We’re all the same age, same course of study and it’s a small group. I don’t really know anyone else in the class, and they’re all much younger than I am. We do only have a handful of face to face seminars this year but I’m just gutted.

Even if it was a throwaway comment to do it sitting beside me makes me think this isn’t the first time, it’s probably happened before many times. Quite a few times I’ve been sent messages that have been rapidly deleted because ‘they were for someone else’. It’s just that it’s just a sore point as well; my biggest weakness is my weight and I’m acutely aware I’m fat, I don’t like myself, but I do think I’m worthy of being respected even if I’m not nice to look at, I hope. And I don’t think they are respecting, or being kind.

I’ve bent over backwards for them so many times over.

I’m neurodivergent too which doesn’t help.

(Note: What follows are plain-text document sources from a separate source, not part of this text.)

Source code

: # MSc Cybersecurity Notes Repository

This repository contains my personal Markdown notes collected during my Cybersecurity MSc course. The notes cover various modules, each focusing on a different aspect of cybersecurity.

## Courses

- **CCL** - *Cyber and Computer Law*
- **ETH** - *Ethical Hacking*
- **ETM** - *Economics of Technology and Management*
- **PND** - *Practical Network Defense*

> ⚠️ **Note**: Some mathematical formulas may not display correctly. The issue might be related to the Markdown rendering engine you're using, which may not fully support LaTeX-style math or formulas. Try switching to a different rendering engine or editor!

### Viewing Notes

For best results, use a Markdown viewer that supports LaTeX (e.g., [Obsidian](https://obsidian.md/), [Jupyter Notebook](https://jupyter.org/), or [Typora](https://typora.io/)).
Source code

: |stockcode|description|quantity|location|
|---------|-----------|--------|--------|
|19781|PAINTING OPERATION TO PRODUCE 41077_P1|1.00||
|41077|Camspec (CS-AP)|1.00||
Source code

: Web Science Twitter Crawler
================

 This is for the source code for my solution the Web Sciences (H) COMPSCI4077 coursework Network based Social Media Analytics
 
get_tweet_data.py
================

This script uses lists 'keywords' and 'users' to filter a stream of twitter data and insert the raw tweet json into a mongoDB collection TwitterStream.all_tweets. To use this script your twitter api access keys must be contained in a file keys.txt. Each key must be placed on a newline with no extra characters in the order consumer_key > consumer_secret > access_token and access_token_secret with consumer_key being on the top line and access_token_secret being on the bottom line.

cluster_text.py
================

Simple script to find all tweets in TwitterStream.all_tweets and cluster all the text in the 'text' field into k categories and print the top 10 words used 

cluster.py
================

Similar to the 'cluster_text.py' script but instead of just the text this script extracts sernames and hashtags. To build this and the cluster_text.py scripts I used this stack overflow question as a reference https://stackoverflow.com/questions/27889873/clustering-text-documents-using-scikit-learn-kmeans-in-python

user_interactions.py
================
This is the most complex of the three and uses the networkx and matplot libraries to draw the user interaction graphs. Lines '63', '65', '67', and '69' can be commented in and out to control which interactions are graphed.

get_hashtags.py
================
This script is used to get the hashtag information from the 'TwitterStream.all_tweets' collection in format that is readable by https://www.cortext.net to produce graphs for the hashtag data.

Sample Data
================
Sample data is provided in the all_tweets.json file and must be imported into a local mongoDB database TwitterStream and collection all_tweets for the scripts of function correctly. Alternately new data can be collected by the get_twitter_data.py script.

The same thing happened to me a lot in school which is obviously a long time ago but it stays with you, I’m doing therapy just now where a part of that has been going over those experiences and why they wouldn’t happen today and I just feel completely crushed. I remember once being in school bus and I had headphones i, turned volume down and the girl I thought back then was my best friend, and four others, were all sitting laughing at me for being so sad that I thought they liked me.

I’d have thought by early-mid 30s most people would have grown out of that too.

I do want to say something but don’t know how. I don’t want to end up alone all the time like previous, this is the first time I’ve had someone to sit with and go out with at weekends and stuff.

After reading this, I just want to go punch them on your behalf. What a pair of fckers. I’m so sorry this has brought up all of these old feelings for you.